Ville État, Singapour est plus connectée que la plupart. Elle est en train d’installer des capteurs à rythme accéléré dans l’espoir d’avoir le plus de données possibles. La municipalité a déjà un système de mapping de toute la ville qui compte parmi les plus sophistiqués du monde. Plus intéressant encore, elle accepte de confier à des « hackathons civiques » la recherche de certaines solutions et permet, pour cela, aux hackers d’accéder à des données publiques comme privées.
San Francisco peut faire mieux
Je me rends compte que je n’ai pas encore parlé des États-Unis et notamment de San Francisco, point focal de toutes nos attentions quand il s’agit de technologies de l’information. Ça n’est pas seulement un signe de mon intérêt pour ce qui se passe « ailleurs ». Ils sont en retard sur l’Europe dans ce domaine. Et, dans onze ans, l’Asie prendra la tête alors que le nombre de villes « intelligentes » sera passé de 21 (2013) à 88, selon un rapport du cabinet IHS Technology qui les définit comme « ayant déployé ou étant en train de piloter l’intégration de solutions TIC dans au moins trois domaines fonctionnels de la ville », comme les transports, l’énergie et la sécurité.

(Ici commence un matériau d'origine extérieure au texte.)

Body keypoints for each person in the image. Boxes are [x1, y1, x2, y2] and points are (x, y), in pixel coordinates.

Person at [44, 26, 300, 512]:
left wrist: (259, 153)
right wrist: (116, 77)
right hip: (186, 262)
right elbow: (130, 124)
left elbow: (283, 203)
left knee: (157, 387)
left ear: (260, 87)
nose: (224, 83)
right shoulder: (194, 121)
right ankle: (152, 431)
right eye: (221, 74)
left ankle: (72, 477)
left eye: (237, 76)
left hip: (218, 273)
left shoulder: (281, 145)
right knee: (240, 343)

San Francisco fait bien partie du lot de tête (à côté de New York et de Boston) mais pas d’une façon vraiment impressionnante puisque, parmi les réalisations retenues, on retient : près de cinq kilomètres de WiFi gratuit sur Market Street, l’artère principale de la ville ; des déchets soigneusement triés pour le recyclage ; l’existence de 100 bornes d’alimentation pour véhicules électriques.
Le protocole de Barcelone
Barcelone, qui a lancé quelques gadgets connus comme les capteurs dans les poubelles publiques pour savoir quand il faut passer recueillir les ordures, est souvent considérée comme une référence. C’est là que se tient chaque année l’événement le plus important sur le sujet, le Smart City Expo World Congress. De façon plus discrète mais plus ambitieuse encore, elle propose un protocole pour villes intelligentes qui aspire à être, pour ces dernières, ce qu’est l’Internet Society pour Internet : le lieu d’élaboration et d’adoption des standards auxquels les membres peuvent se référer.

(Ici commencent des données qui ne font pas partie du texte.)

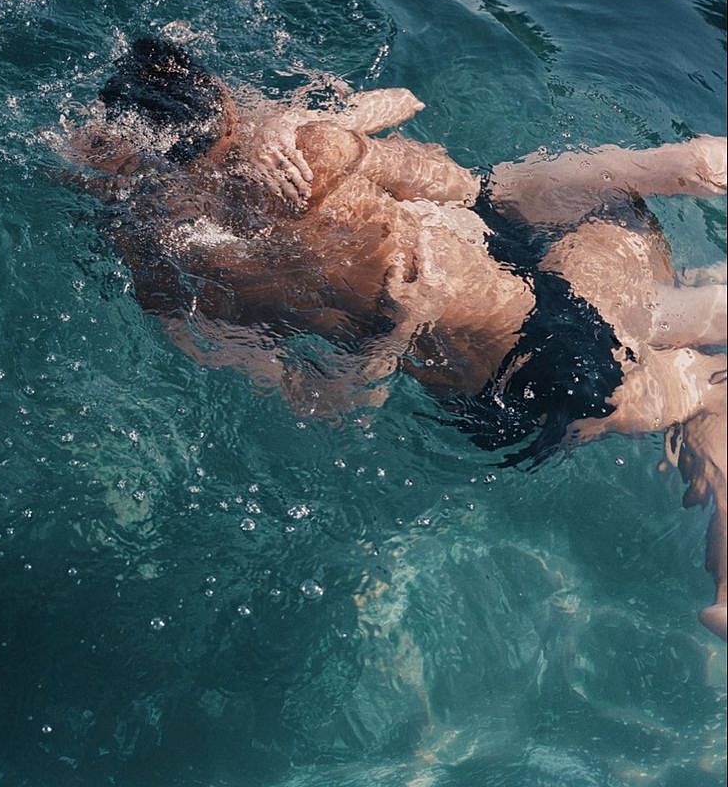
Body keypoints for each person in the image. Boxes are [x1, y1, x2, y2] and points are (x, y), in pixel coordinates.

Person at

C’est ainsi qu’est née la City Protocol Society, basée en Californie, dont le président n’est autre que Manel Sanromá, responsable de l’informatique pour Barcelone. Ce dernier me l’avait présenté l’an dernier comme une instance qui « comme le G8 anime le monde des nations, animerait celui des villes, ce monde nouveau qu’il faut inventer ». Il compte, pour y parvenir sur la collaboration des villes (au centre), des entreprises participant à leur développement, des universités et de la société civile.
Sanromá m’avait d’ailleurs expliqué :
« Barcelone est une vision politique et un business. C’est une vraie valeur dans le monde des villes que nous avons l’opportunité de coanimer, en promouvant des accords, des recommandations sur les meilleures pratiques détectées par la communauté. »
Toutes les villes plus ou moins intelligentes que j’ai visitées aspirent à devenir « modèle » pour la simple raison qu’elles peuvent ainsi vendre leur savoir et les compétences acquises dans leur propre évolution. Mais les modèles n’existent pas ou s’appliquent mal à la complexité urbaine.
Les technologies permettent de contribuer à l’intelligence des villes mais elles ne changent pas ce qu’écrivait Rousseau dans son « Contrat social » : « Les maisons font la ville, mais les citoyens font la cité. » C’est là qu’est le vrai défi.